The range between the “phone-richest” and “phone-poorest” states in 1960 is about 46%, about 4 times as great as the range in 1990. In this situation, this means a great disparity among states; in 1960 there was at least one state in which fewer than half the households had phones and at least one state in which more than 90% of the households had phones.

### Little Overlap of the Two Ranges

In fact, the ranges are so different, with so little overlap, that we can conclude that in most or all states, more households had phones in 1990 than in 1960. A percentage of household phones that would put a state in the top one-fourth of states in 1960 would put it in the bottom one-fourth in 1990.

### Substantial Increase in Phone Ownership

For all 50 states, the median in 1960 is about 78% of households with phones.
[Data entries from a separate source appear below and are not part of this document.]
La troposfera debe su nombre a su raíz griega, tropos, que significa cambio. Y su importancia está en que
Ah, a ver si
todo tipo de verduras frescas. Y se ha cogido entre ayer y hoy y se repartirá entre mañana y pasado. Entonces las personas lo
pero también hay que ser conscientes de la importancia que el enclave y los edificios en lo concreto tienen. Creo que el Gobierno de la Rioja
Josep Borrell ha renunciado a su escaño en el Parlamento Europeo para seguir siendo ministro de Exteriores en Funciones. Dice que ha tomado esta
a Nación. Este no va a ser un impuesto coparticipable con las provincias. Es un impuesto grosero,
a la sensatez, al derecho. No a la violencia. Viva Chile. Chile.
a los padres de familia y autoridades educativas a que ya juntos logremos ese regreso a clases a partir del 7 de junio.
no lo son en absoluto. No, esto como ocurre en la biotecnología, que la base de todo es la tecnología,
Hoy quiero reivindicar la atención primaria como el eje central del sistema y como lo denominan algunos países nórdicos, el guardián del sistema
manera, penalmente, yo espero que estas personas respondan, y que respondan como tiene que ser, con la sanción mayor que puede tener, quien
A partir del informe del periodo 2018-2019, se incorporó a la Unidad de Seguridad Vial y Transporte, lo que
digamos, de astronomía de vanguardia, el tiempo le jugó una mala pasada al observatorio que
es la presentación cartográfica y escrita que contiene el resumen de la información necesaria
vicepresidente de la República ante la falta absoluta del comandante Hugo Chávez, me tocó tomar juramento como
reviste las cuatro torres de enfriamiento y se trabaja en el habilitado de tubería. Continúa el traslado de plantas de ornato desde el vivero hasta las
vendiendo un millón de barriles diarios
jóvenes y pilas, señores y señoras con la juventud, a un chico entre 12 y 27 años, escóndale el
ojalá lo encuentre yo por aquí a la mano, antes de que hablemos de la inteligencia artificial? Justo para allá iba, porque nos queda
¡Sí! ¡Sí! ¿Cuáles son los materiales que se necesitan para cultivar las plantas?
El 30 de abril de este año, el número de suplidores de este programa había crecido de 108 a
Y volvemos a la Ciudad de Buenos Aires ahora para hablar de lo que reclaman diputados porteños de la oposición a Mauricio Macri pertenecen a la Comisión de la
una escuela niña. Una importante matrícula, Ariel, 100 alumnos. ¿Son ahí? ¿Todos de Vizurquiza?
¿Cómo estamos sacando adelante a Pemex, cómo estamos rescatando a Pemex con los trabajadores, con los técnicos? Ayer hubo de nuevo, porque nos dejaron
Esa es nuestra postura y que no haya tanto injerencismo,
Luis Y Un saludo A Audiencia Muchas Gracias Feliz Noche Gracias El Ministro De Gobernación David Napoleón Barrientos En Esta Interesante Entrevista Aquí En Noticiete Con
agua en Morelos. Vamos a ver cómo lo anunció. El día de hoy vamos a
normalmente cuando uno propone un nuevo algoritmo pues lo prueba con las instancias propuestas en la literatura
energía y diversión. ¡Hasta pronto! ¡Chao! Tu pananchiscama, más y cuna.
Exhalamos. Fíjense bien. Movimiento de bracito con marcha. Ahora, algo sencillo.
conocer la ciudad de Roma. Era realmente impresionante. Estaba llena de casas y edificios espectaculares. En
The median in 1990 is over 95% of households with phones.

**Work Time**

# No Telephone?

For each one of the 50 states, the U.S. Census Bureau provides information about the percentage of households without a telephone. The percentage varies from state to state: In some states it is higher, while in others it is lower.

The box plot summarizes state telephone data for two different years—1960 and 1990.

- What do the box plots tell us about how telephone ownership in the 50 states changed from 1960 to 1990? Write an explanation. Provide as much specific information as you can.

# Who Is Taller?

# Answers

- Line plots will vary depending on the class data.
- Measures of center will vary depending on the class data.
- Answers will vary. Students should compare the measures of center for both data sets (girls and boys) and base their conclusion on those measures.
- Answers will vary. Possible answer: The line plots for boys and girls have different ranges than the line plot that has all the class data.

**Work Time**

# Who is Taller?

To find out who is taller, the boys or the girls in your class, you need to separate the data set of student heights you collected in Lesson 2 into two data sets: one for boys and one for girls.

Make a line plot for each set of data. In order to compare the two plots, make the range and intervals of the horizontal line the same for both plots. Position one plot directly above the other.

Calculate the mean, median, mode, and range for each plot.

Decide which group of students is taller, and justify your answer using the measures you calculated.

How does each line plot compare to the class line plot for all of the students?